Chaplin Diary, Part 12: The Gold Rush

As I chronologically move through Charlie Chaplin’s work as a director, I now come to his first feature-length masterpiece, The Gold Rush. His 1925 epic belongs on any list of great films – including mine.

I’ve already written two articles on The Gold Rush: a report on a screening with the San Francisco Symphony Orchestra, and a Blu-ray review. What else can I say about the movie?

A few things. I can briefly explain why this is a masterpiece. And I can discuss its position in Chaplin’s life and work.

In The Gold Rush, Chaplin places his alter ego, Charlie, into the Alaskan Gold Rush – relatively recent history in 1925. It’s a setting filled with violent men in an even more violent climate. A man drops from exhaustion. Two men are violently shot down. Another dies when a glacier splits. Starvation is always a real threat.

And yet there’s Charlie, funny as ever, in the middle of all this. He performs some of his funniest routines in The Gold Rush, including eating his shoe as if he was dining in the best restaurant. And even in the rough world of America’s last wild-west frontier, he’s an outcast. The first dancehall scene says everything one needs to say about being lonely in a crowd.

For his first new leading lady in nearly a decade, Chaplin picked the not-quite-16-year-old Lita Grey (born Lillita Louise MacMurray). They became lovers, and she became pregnant. To avoid a stiff prison sentence, he married her. This was the second time Chaplin impregnated a minor and picked matrimony over jail. Neither marriage lasted.

A pregnant leading lady is always a problem when making a movie, and especially with Chaplin’s slow working methods. He didn’t want to shoot around a growing belly. So he fired his wife and hired 19-year-old Georgia Hale to take her place. By the end of the shoot, they were lovers.

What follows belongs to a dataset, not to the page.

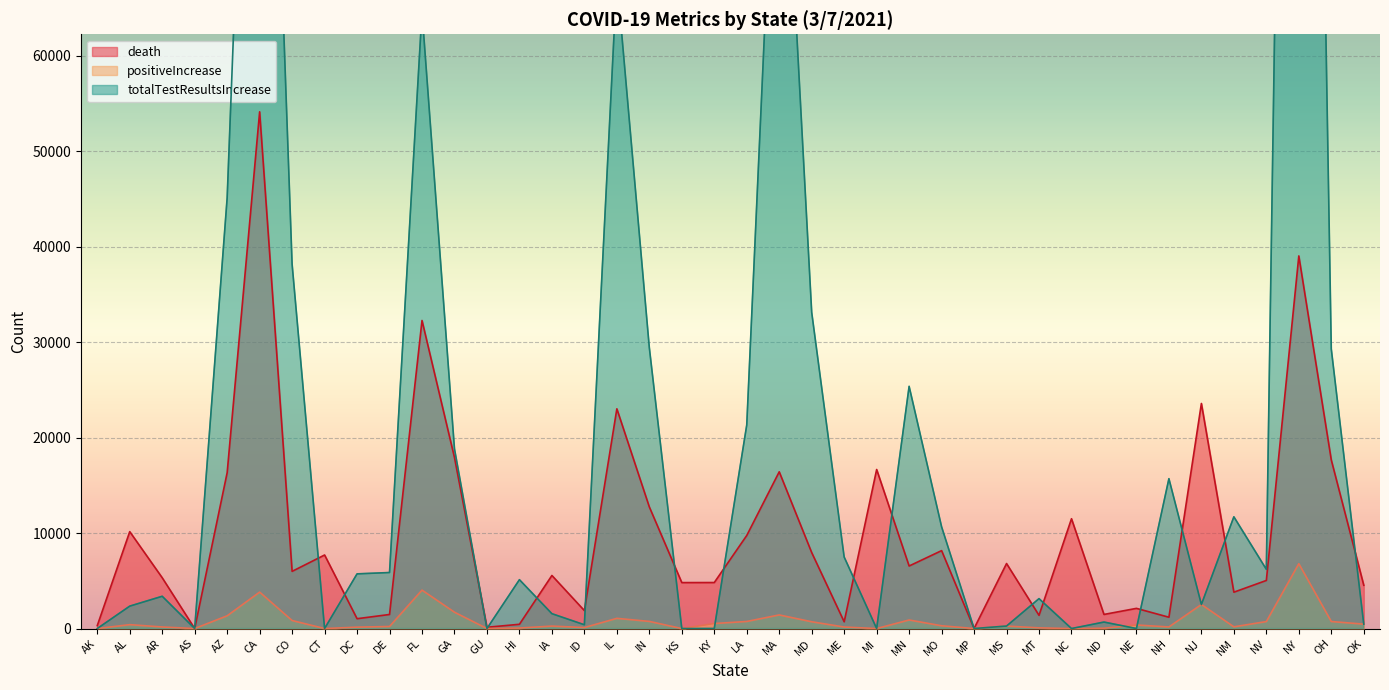

Where is positiveIncrease nearest to the value 3394?

CA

Hale gives a very good performance as the dancehall girl who uses and teases the tramp before she falls in love with him. The character may have been inspired by Chaplin’s mother, who worked as a prostitute in the South African gold rush and came home pregnant. In Hollywood movies, dancehall girl is a euphemism for prostitute.

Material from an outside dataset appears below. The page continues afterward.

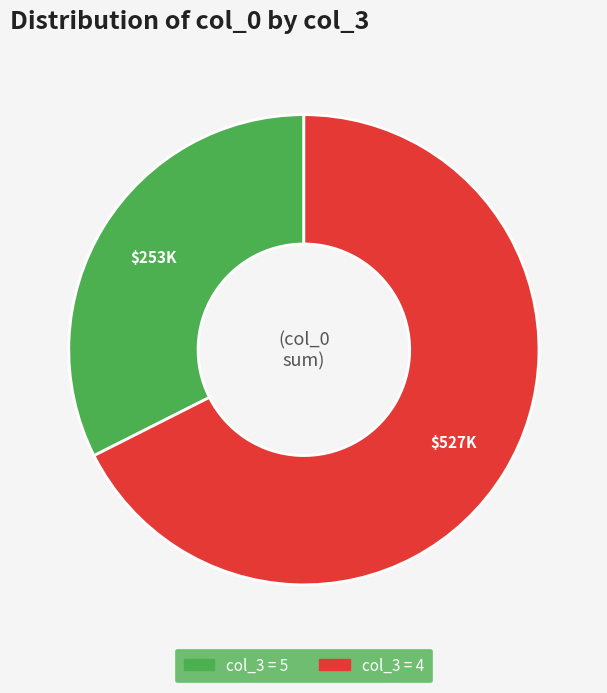

How many segments does this pie chart have?

2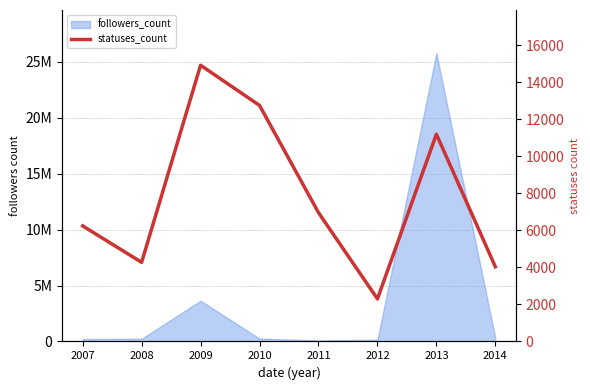

What is the difference between the maximum and second lowest values?

10890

Chaplin’s former Keystone co-star Mack Swain plays Charlie’s friend with a strange combination of subtle humor and over-the-top mugging. But Swain’s “Big Jim” can be a dangerous friend to have around – especially when hunger makes him mistake Charlie for a giant chicken. Chaplin regular Henry Bergman plays a small and forgettable role. (You know you’ve seen a lot of Chaplin films when you can recognize Bergman.)

Chaplin was always an intimate filmmaker. He wasn’t interested in huge crowds or impressive scenery – he wanted the camera focused on him. Yet he starts The Gold Rush with a spectacular sequence of men trudging up the dangerously high and snowy Chilkoot Pass in their search for gold (the location was actually near Truckee, CA). But when Charlie first appears, he hikes on a mountain path that was clearly built in the studio. He didn’t really like working in snow; he couldn’t control it.

Every famous, extended comic sequence in the movie, and there are plenty, are set indoors – mostly in small cabins. Chaplin was using spectacle to create a context for his small, intimate, and extremely funny comedy.

Happy endings are rare in Chaplin’s work. His films often ended with Charlie alone and hopeful. But The Gold Rush gives us the happiest ending of any Chaplin feature.

In 1942, Chaplin recut The Gold Rush, removed the intertitles, and replaced them with a truly awful narration. Chaplin’s estate still insists that the sound version is the definitive Gold Rush. I beg to differ. (And no, I’m not going to write a separate diary entry on the narrated version. If you want my opinion on it, see my Blu-ray review.)